Игроки в лотерею имеют такую же тенденцию, как отметила наша коллега. Она провела некоторое время с ними в очереди за билетами. Им нравилось рассказать о прошлых победах. Но когда она вежливо спрашивала о неудачах, они быстро меняли тему на выигрыши.
Заядлым азартным игрокам нужно особенно стараться «играть в радость», потому что негативный уклон мешает поддерживать такую привычку. В конце концов потери влияют на чувства сильнее, чем победы, и многие люди теряют больше, чем выигрывают. Что помогает им двигаться вперед? Ответ появился благодаря эксперименту, где опытные игроки делали ставки на игры Национальной футбольной лиги, которые должны были пройти в следующее воскресенье. После окончания игр исследователи просили участников эксперимента объяснить, что прошло хорошо, а что нет. Три недели спустя их просили вспомнить игры, на которые он делали ставки. Были ли в каждой из них важные розыгрыши? Можно подумать, что люди раздумывали над моментами, которые угадали правильно, чтобы почувствовать себя лучше или впечатлить слушателя своей проницательностью. Но они погрузились в более сложную форму поллианнаизма.

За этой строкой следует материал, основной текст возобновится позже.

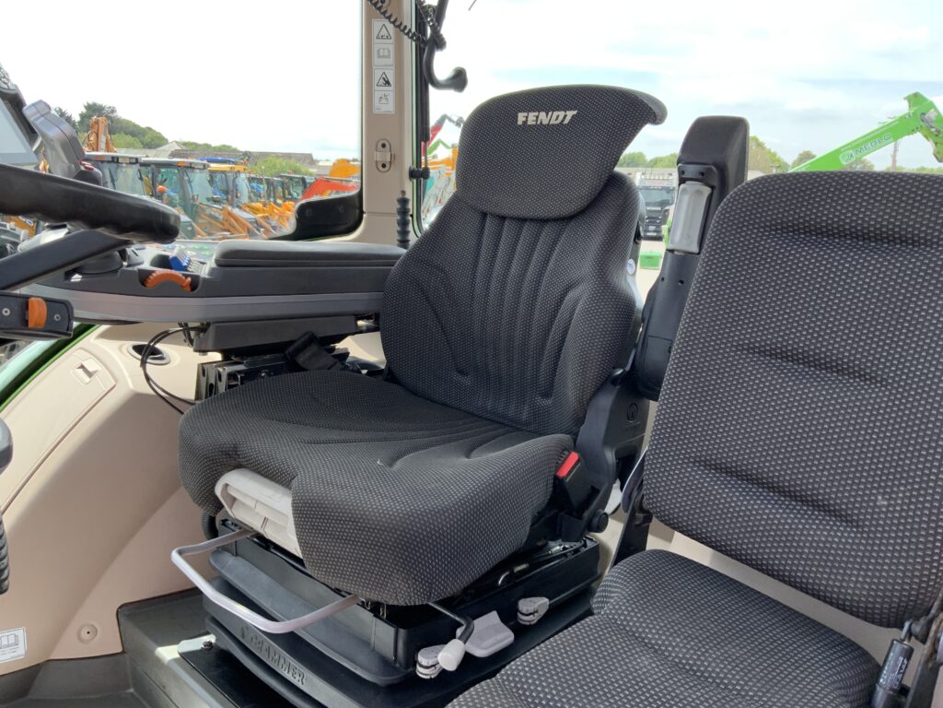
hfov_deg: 61.7
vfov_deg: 48.2
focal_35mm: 29
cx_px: 472
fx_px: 790
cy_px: 354
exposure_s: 1/256
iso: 16
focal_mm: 3
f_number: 1.8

Они сосредоточились на «почти победах» – ставках, которые, на их взгляд, должны были сработать, ведь они выбрали лучшую команду. Она проиграла из-за случайности, например неправильного решения рефери или неудачи.

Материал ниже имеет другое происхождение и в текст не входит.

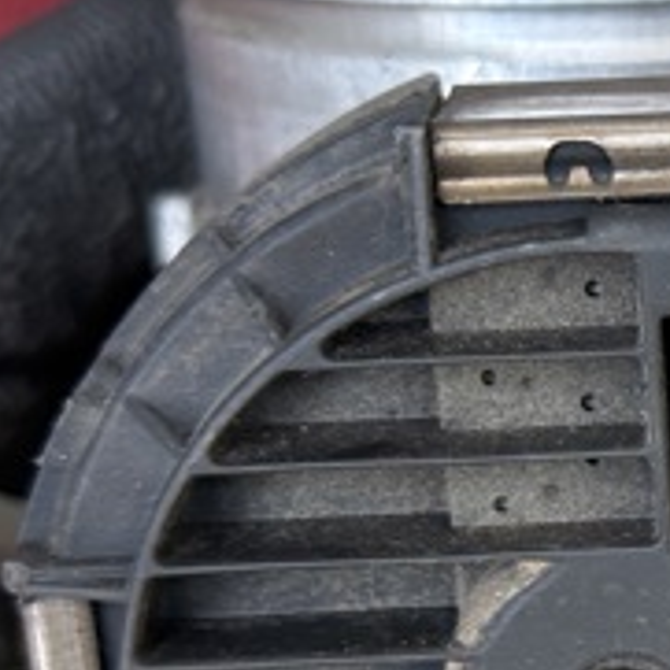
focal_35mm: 150
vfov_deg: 11.6
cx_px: 1081
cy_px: 616
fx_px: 3285
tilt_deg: -64.4
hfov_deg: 11.1
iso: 160
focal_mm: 6.76
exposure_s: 1/234
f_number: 1.78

Люди больше говорили о потерях и случайностях в игре, чем о правильных предсказаниях. Это был их корыстный способ пересчитать свои победы и потери.
Если выбранная команда побеждала, участники эксперимента автоматически считали это доказательством своей проницательности, и думать об это дальше было незачем, даже если команда играла плохо и победила благодаря удаче. Но если она проигрывала почти с равным счетом, люди сосредотачивались на случайности, чтобы убедить себя в своей правоте. И если им давали шанс поставить на матч-реванш, участники эксперимента выбирали ту же команду, даже если она проиграла в первый раз. Вместо того чтобы учиться на ошибках, развивая негативный уклон, они подавляли его и удваивали ставки. Когда речь заходит об азартных играх, даже сама Поллианна не стала бы рекомендовать игру в радость. Розовые очки могут стать шорами.